彼の口から出たのは、あの娘よりも質の悪い、平民崩れの娘の名だったはずだ……否、もう平民に戻ったのだったか。
腹芸のひとつもできぬ息子に溜め息を吐いてから、どうしたものかと思案する。――息子が自覚するよりも先に彼の恋心に気づいた母は、彼の人生の障害を排除する計画を練る。だけど相手は平民、貴族相手とは違いいくらでもやりようがあると、うっそりと微笑んだ。
母の長い買い物に根気よく付き合って家に戻っても、胸がドキドキしている。あれは間違いなく彼女だった。

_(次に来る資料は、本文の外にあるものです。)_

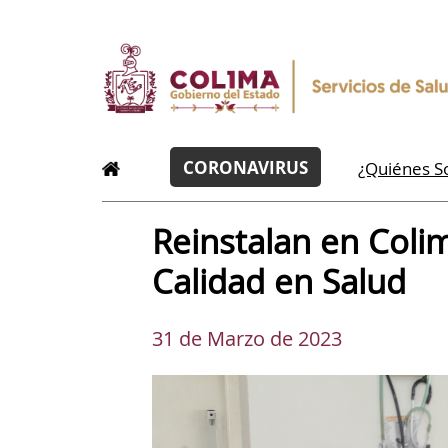
CORONAVIRUS
¿Quiénes 
Reinstalan en Coli
Calidad en Salud
31 de Marzo de 2023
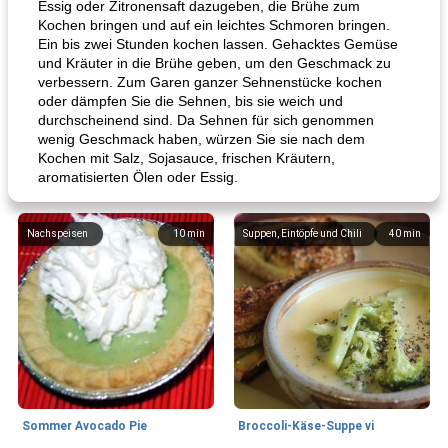
Essig oder Zitronensaft dazugeben, die Brühe zum
Kochen bringen und auf ein leichtes Schmoren bringen.
Ein bis zwei Stunden kochen lassen. Gehacktes Gemüse
und Kräuter in die Brühe geben, um den Geschmack zu
verbessern. Zum Garen ganzer Sehnenstücke kochen
oder dämpfen Sie die Sehnen, bis sie weich und
durchscheinend sind. Da Sehnen für sich genommen
wenig Geschmack haben, würzen Sie sie nach dem
Kochen mit Salz, Sojasauce, frischen Kräutern,
aromatisierten Ölen oder Essig.
Nachspeisen
10
min
Suppen, Eintöpfe und Chili
40
min
Sommer Avocado Pie
Broccoli-Käse-Suppe vi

服装は平民のそれで、頭の高いところでひとまとめに括った髪は、快活な彼女の背で楽しそうに揺れていた。
しあわせならば、それでいい。
町で見た彼女の後ろ姿を思い出すたびに、自分にそう言い聞かせていたが、やがて一目彼女に会いたいという思いが育ちはじめた。
一度思ってしまえば、坂を転がり落ちるようにそれしか考えられなくなってしまう。
授業中も暇さえあればミュールのことを考えてしまう。
前回の不調からやっと回復したというのに、また勉強にも鍛錬にも集中できなくなっていた。

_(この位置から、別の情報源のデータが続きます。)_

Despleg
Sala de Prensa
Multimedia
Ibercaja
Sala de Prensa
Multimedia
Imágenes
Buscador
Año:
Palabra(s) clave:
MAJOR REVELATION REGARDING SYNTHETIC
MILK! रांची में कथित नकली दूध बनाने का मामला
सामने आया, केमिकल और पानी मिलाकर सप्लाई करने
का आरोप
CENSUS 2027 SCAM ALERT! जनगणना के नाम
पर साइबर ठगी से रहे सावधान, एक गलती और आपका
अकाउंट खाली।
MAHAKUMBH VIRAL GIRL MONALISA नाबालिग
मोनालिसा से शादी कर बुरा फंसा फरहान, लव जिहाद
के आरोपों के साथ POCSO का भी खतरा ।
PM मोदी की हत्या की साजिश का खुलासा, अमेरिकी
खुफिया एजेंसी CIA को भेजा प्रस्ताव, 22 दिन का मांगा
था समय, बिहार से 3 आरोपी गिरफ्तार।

中庭がよく見える窓際の自分の席から、一年生たちが魔法の実技をしているのをなんとなく見ていた。
まだうまく魔法を操れていないようすをぼんやりと見ていると、その中にあってキレのいい魔法を操る二人に視線が吸い寄せられる。
レイミ・コングレードと、その友人のマーガレット・クロムエルだ。
階段で一年生の中にミュールを探していたときに、不本意にも何度か目にしていた。楽しげに会話をしながら、シーランドのことを一切無視して通り過ぎていたことを思い出す。
彼女の楽しげな様子に、怒りがわいてくる。
ミュールは平民になり苦労しているのに、なぜあの女はまだここに通っているんだ。あんなに楽しそうに、学生生活を謳歌して。
学業をなんだと思っているんだ、遊びの場ではないのに。
平民になった彼女はきっと、仕事をしているのだろう。本当ならば、この学校で学んでいるのは彼女だったはずなのに。

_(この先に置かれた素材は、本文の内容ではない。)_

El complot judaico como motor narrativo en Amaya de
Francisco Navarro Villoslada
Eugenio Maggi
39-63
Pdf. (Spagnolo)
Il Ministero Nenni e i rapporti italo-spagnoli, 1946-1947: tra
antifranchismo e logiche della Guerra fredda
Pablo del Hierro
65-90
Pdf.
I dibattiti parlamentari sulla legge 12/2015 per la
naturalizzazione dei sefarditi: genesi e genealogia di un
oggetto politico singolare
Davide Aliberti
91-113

そうだ、貴族から平民などになってしまって、苦労しているに違いない。なのに、自分は彼女を助けもせずに手をこまねいているだけか。
胸に正義感があふれ出す。
どうすれば会えるか、どこにいけば会えるか、会ってどうしようか、彼女の力になれるのは自分だけではないのか。
――彼女の、えん罪を晴らすのは、すべてを知る自分しかいないのではないか。
思い詰めるあまり、事実をねじ曲げていることに気づかぬまま、計画を立てる。
平民に堕ちた、可哀想な彼女を助けるための、計画を。